WHAT YOU SHOULD DO
If you see a picture in the data below, omit it and copy the rest exactly.

--- GIVEN ENTRIES Enclosed Below ---

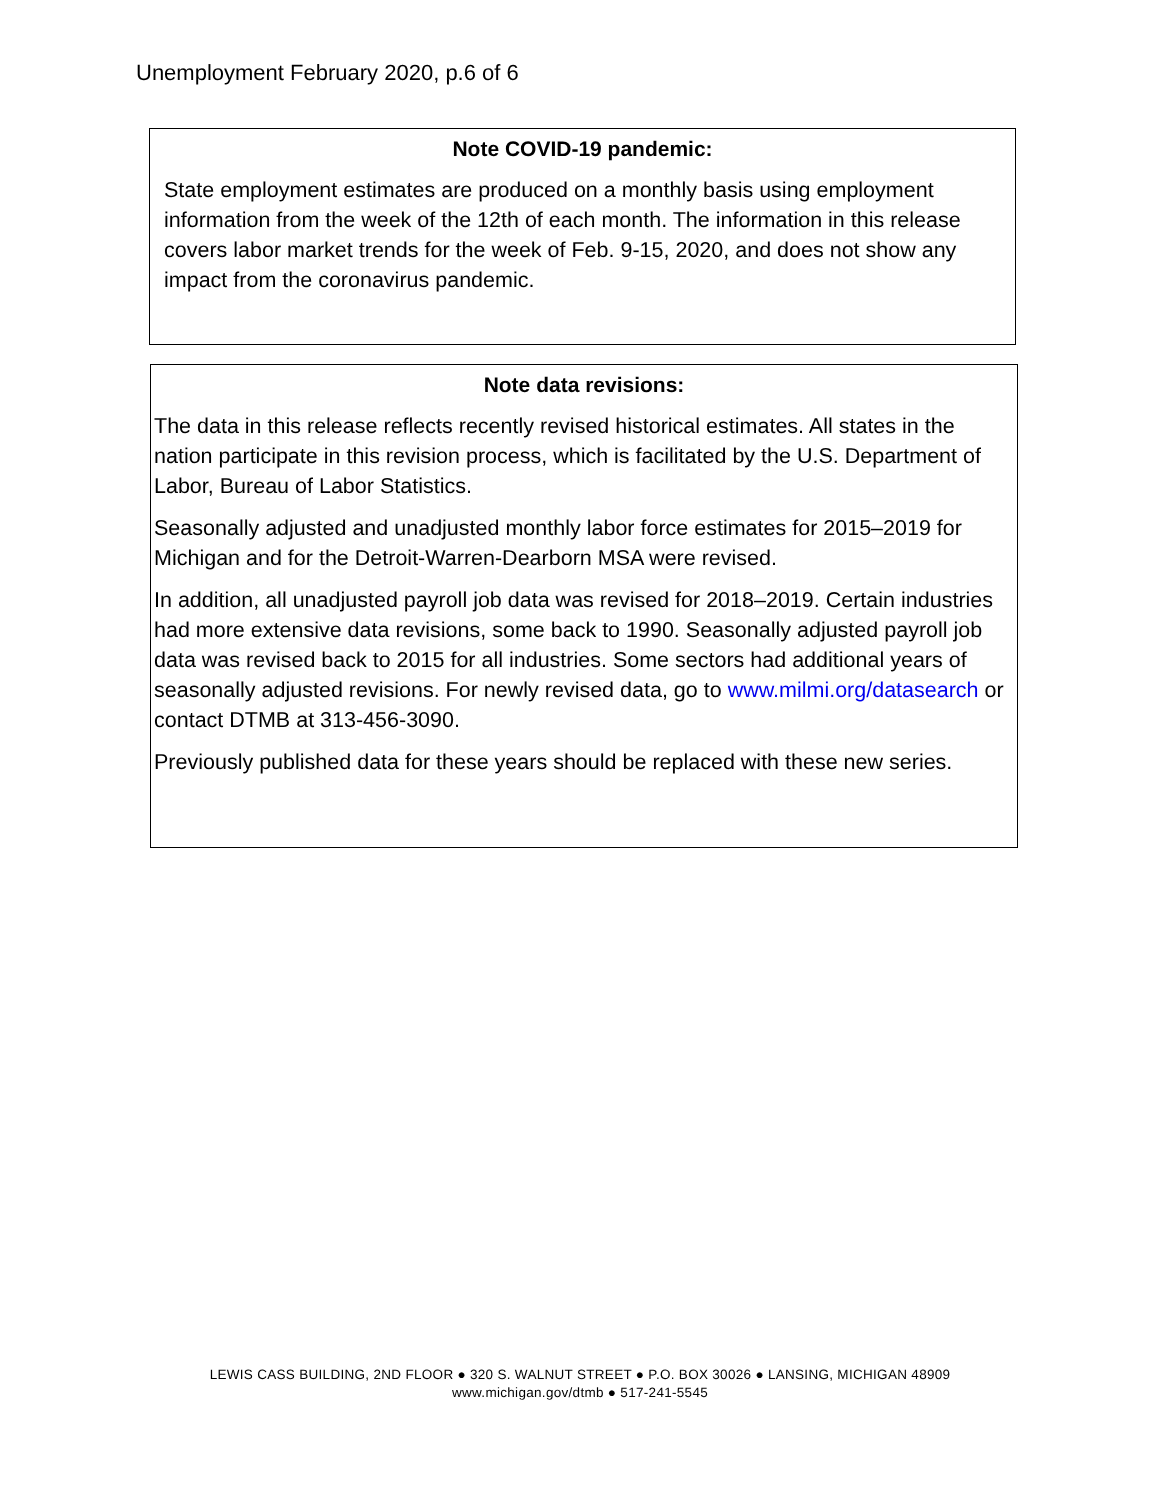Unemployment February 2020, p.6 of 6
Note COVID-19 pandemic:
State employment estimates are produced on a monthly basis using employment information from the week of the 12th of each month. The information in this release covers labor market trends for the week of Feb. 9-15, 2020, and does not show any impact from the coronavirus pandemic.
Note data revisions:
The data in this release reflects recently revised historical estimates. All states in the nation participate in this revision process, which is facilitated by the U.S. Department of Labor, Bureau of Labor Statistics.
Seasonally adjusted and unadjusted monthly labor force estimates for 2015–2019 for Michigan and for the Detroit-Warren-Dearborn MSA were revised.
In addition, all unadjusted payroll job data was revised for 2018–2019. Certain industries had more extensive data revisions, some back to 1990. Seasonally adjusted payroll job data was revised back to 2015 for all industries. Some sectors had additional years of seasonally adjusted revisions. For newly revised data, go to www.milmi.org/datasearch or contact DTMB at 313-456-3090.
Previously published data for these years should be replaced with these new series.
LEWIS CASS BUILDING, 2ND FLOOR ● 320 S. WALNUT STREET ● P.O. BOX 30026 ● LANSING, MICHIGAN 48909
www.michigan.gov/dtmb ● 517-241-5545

--- End of Enclosed GIVEN ENTRIES ---

RESPONSE TO THE EXERCISE
Unemployment February 2020, p.6 of 6
Note COVID-19 pandemic:
State employment estimates are produced on a monthly basis using employment information from the week of the 12th of each month. The information in this release covers labor market trends for the week of Feb. 9-15, 2020, and does not show any impact from the coronavirus pandemic.
Note data revisions:
The data in this release reflects recently revised historical estimates. All states in the nation participate in this revision process, which is facilitated by the U.S. Department of Labor, Bureau of Labor Statistics.
Seasonally adjusted and unadjusted monthly labor force estimates for 2015–2019 for Michigan and for the Detroit-Warren-Dearborn MSA were revised.
In addition, all unadjusted payroll job data was revised for 2018–2019. Certain industries had more extensive data revisions, some back to 1990. Seasonally adjusted payroll job data was revised back to 2015 for all industries. Some sectors had additional years of seasonally adjusted revisions. For newly revised data, go to www.milmi.org/datasearch or contact DTMB at 313-456-3090.
Previously published data for these years should be replaced with these new series.
LEWIS CASS BUILDING, 2ND FLOOR ● 320 S. WALNUT STREET ● P.O. BOX 30026 ● LANSING, MICHIGAN 48909
www.michigan.gov/dtmb ● 517-241-5545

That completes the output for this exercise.